§ Source records:

┌──

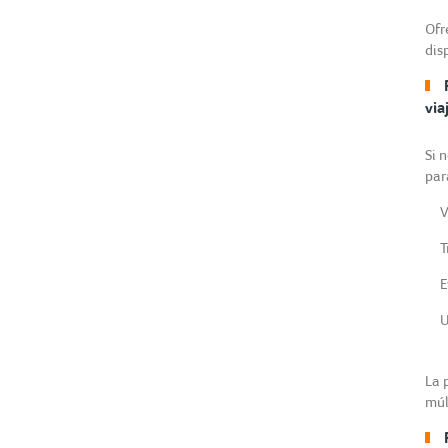
Ofr
dis
via
Si 
par
V
T
E
U
La 
múl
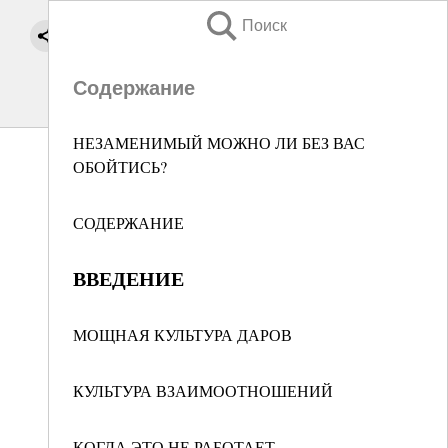
Поиск
Содержание
НЕЗАМЕНИМЫЙ МОЖНО ЛИ БЕЗ ВАС
ОБОЙТИСЬ?
СОДЕРЖАНИЕ
ВВЕДЕНИЕ
МОЩНАЯ КУЛЬТУРА ДАРОВ
КУЛЬТУРА ВЗАИМООТНОШЕНИЙ
КОГДА ЭТО НЕ РАБОТАЕТ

└──

§ Action item:
Show me every line in the data above that includes "КУЛЬТУРА".

§ Exercise solution:
МОЩНАЯ КУЛЬТУРА ДАРОВ
КУЛЬТУРА ВЗАИМООТНОШЕНИЙ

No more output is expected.